Jesús sorprende a los apóstoles. Tiene la tendencia a dar siempre más de lo que se le pide, el prurito de ir más allá de nuestra pequeña ambición, cuando se trata de pedir bienes verdaderos. No va hacia el timón, no organiza, no da instrucciones acerca de cómo llevar la nave. Da una sola orden dirigida a la naturaleza: "¡calla, enmudece!". Y la naturaleza, obediente, pasa a ser segura calma, en lugar de tempestuoso peligro. Navegan sobre otro mar. Un mar que ha sido doblegado por Dios. ¿Serán conscientes?
Hoy callan los hombres, callan las fábricas, callan las calles, callan las oficinas, callan los aeropuertos, callan las plazas, callan los bares, callan las tiendas y gritan las almas, en silencio. Sólo habla el Papa para traer, lo que Marcos escuchó de Pedro, a nuestras vidas. Nos recuerda cómo la historia que contó Pedro, se repite hoy, aquí, en nuestras circunstancias. Y hacemos nuestro el relato. Somos Pedro, o Juan, o Tomás, o Felipe, o Santiago; asustados pidiendo a Jesús que despierte, que tome el control, que haga algo porque nos hundimos. Quizá no lo habíamos hecho en años: pedir, confiar. Y ahora lo hacemos.
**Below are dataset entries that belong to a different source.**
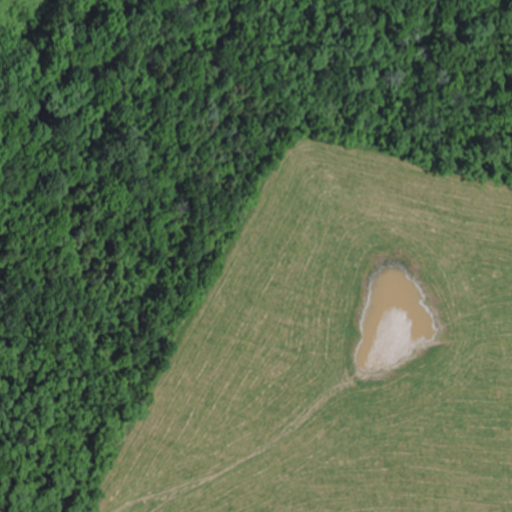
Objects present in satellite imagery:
road: (256, 257)
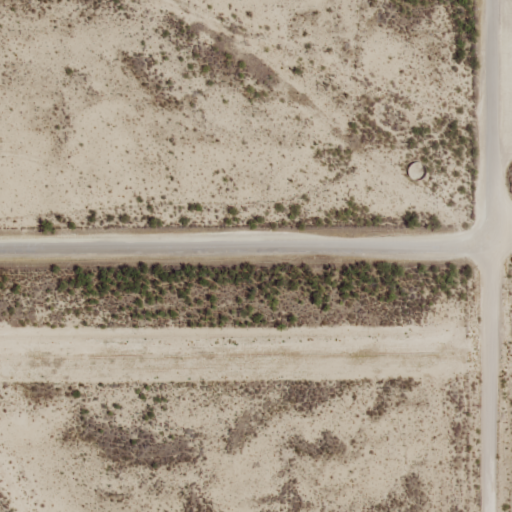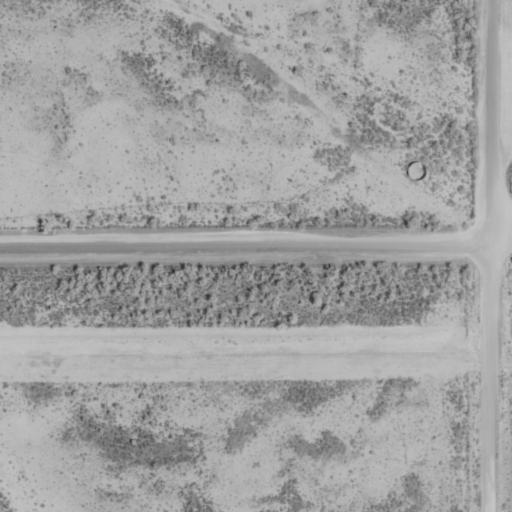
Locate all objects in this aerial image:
road: (475, 102)
road: (492, 202)
road: (234, 242)
road: (467, 357)
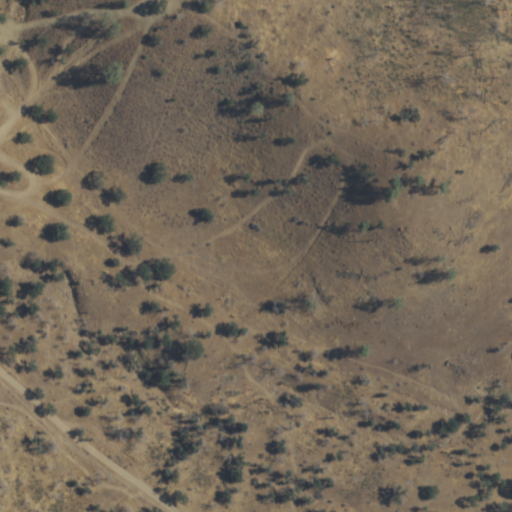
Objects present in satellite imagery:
road: (80, 448)
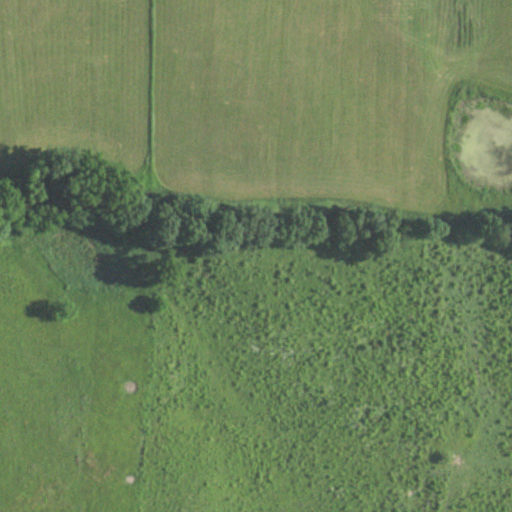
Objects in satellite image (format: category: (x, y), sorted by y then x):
crop: (256, 109)
crop: (255, 365)
road: (439, 472)
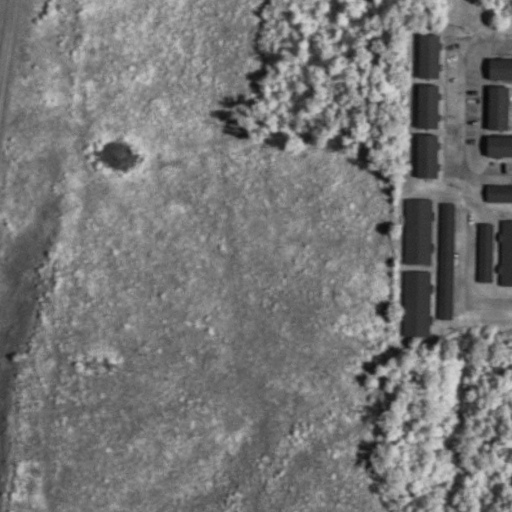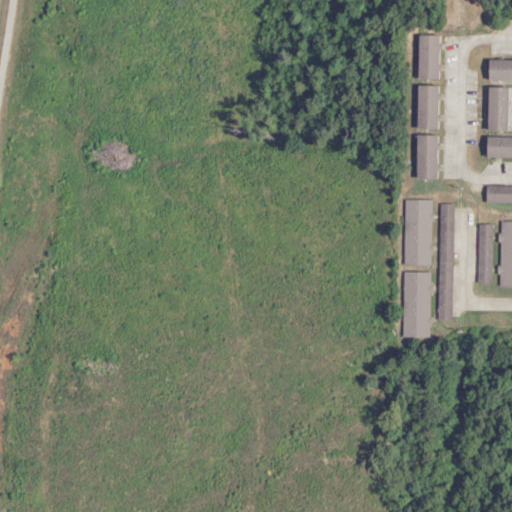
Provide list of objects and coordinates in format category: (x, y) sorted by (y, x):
building: (427, 57)
building: (499, 70)
road: (460, 79)
building: (427, 107)
building: (497, 109)
building: (498, 148)
building: (426, 157)
building: (498, 194)
building: (417, 232)
building: (484, 253)
building: (505, 253)
building: (445, 254)
road: (463, 283)
building: (415, 305)
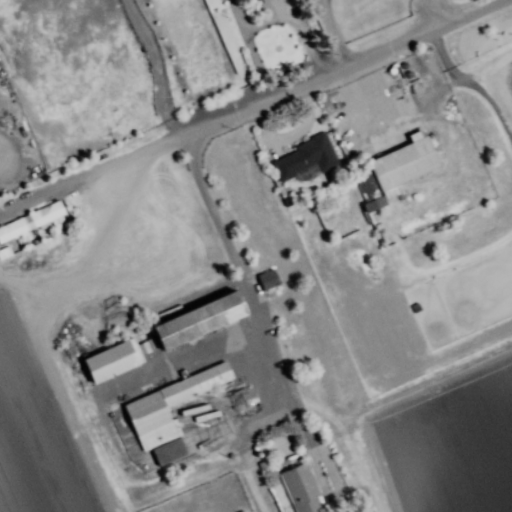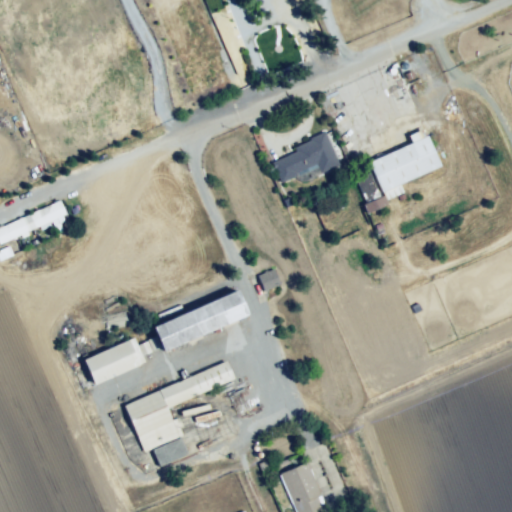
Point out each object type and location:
road: (343, 5)
road: (144, 6)
road: (440, 13)
road: (304, 40)
park: (509, 78)
road: (253, 108)
building: (303, 157)
building: (305, 158)
building: (402, 163)
building: (402, 164)
building: (367, 187)
building: (371, 205)
building: (47, 216)
building: (31, 221)
building: (12, 232)
building: (267, 279)
building: (270, 281)
road: (246, 294)
building: (197, 320)
building: (199, 321)
building: (112, 360)
building: (110, 362)
building: (171, 402)
building: (166, 412)
crop: (270, 432)
building: (168, 455)
building: (300, 489)
building: (303, 489)
building: (239, 510)
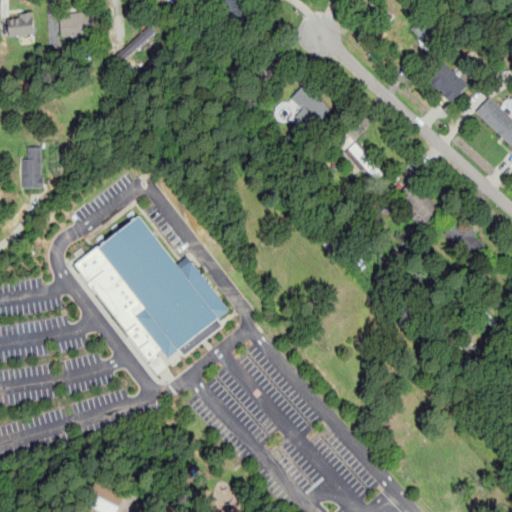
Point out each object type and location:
building: (168, 0)
building: (170, 1)
building: (236, 8)
building: (378, 11)
building: (22, 24)
building: (75, 24)
building: (77, 24)
building: (22, 25)
building: (422, 29)
building: (424, 31)
building: (137, 45)
building: (452, 81)
building: (449, 83)
building: (309, 106)
building: (309, 107)
road: (413, 118)
building: (497, 118)
building: (497, 119)
building: (365, 162)
building: (33, 167)
building: (33, 168)
road: (155, 192)
building: (419, 204)
building: (432, 216)
building: (466, 239)
building: (469, 242)
building: (151, 293)
building: (154, 294)
road: (50, 325)
road: (49, 331)
parking lot: (63, 370)
road: (65, 379)
parking lot: (295, 436)
road: (307, 447)
road: (262, 455)
building: (106, 496)
building: (107, 497)
road: (387, 508)
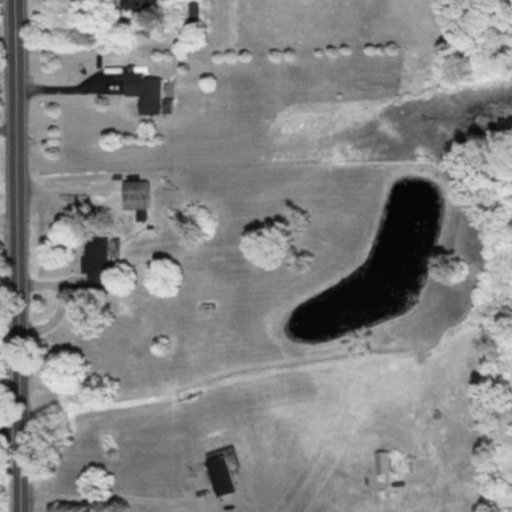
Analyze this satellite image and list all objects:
building: (140, 4)
road: (65, 86)
building: (145, 92)
building: (134, 194)
road: (7, 222)
road: (14, 255)
building: (95, 263)
park: (498, 325)
road: (9, 424)
building: (379, 462)
building: (220, 475)
road: (110, 496)
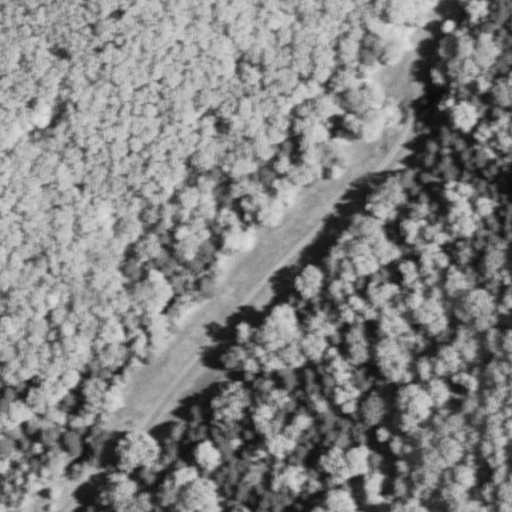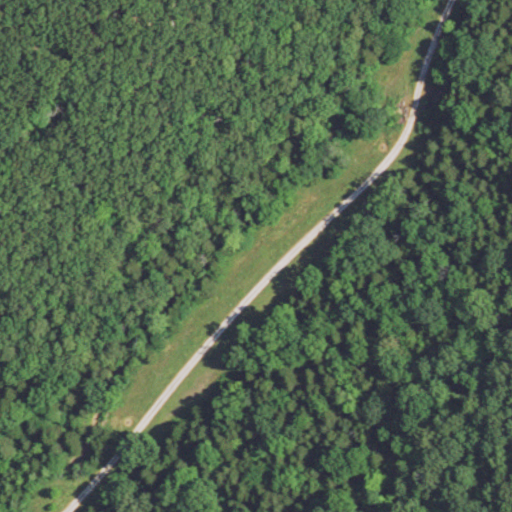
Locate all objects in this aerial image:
road: (283, 266)
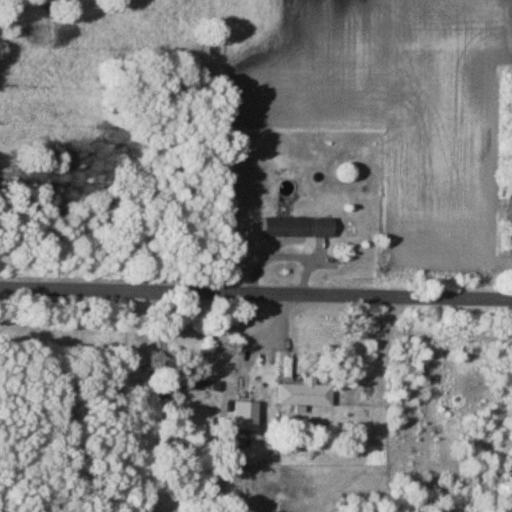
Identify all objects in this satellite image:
road: (256, 293)
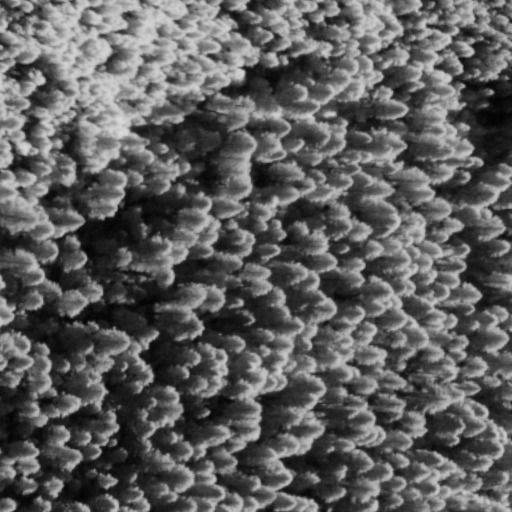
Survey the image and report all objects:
park: (29, 44)
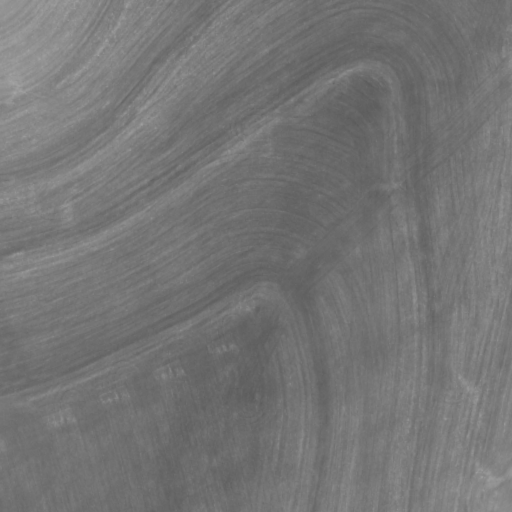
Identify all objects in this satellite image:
road: (366, 256)
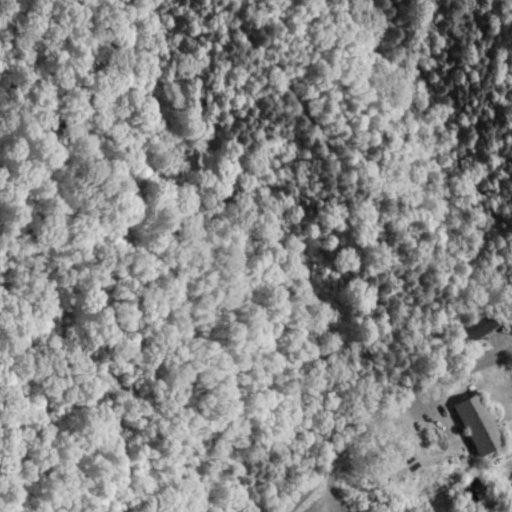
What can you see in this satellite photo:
building: (476, 329)
road: (383, 410)
building: (470, 426)
crop: (338, 507)
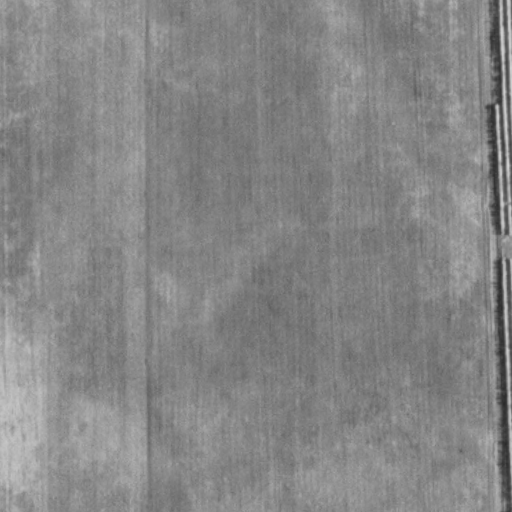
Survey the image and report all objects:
road: (491, 256)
Luego, queda la calma. El Papa vuelve a dejar al silencio que hable. Ha despertado a Jesús, lo ha sacado del aparente sueño del Sagrario y nos lo muestra. Lo levanta. Hace que fijemos la mirada en la Hostia Santa, elevada sobre los frágiles brazos de Francisco, que tiemblan al sostener la custodia. Sí, Francisco también tiembla, por que el peso que lleva encima es el de la humanidad entera.
Deja que sea Jesús el que se muestre, el que bendiga, el que nos mire respondiendo a nuestras miradas fijas en una pantalla, al oído que no ve, pero escucha y sabe. Sólo suenan al unísono todas las campanas de Roma. Tañen, venerando con su talán, talán, talán; al Único que puede darnos la esperanza que todos necesitamos. Hablan, gritan, por nosotros.
Me parece que nunca la Plaza de San Pedro estuvo tan llena. Jamás, en ese pequeño espacio, cupo tanta gente de todas partes del mundo. Nunca hubo un vacío tan colmado. Y como el mismo Francisco dijo: en la figura de la Columnata, con su arquitectura dispuesta como dos brazos que quieren abrazar y abarcar a todos, Dios y el Papa nos abrazaron. Y todos nos abrazamos a Él y nos abrazamos entre todos. Paradójicamente, nos juntamos, estuvimos más cerca unos de otros que nunca.
El silencio de hoy no fue el silencio de la indiferencia, del cada cual a lo suyo, del corazón cerrado, del resentimiento que retira la palabra, de la timidez que impide decir que nos importamos. Hoy el silencio fue un estruendo, una oración que estalla, el rumor unido de la voz de todas las personas del mundo. Qué maravilloso silencio. Qué vacío tan colmado.
4 comentarios:
Hermoso!!
¡Gracias, Bella! Fue hermoso vivirlo. Abrazo y cuídense mucho.
Gracias, Anaco
Gracias Corina por dibujar de nuevo con tus palabras aquella escena tan de la épica divina que superó a todo género de cine de conquista o de super heroes y salvadores, pero tan solo de lo humano.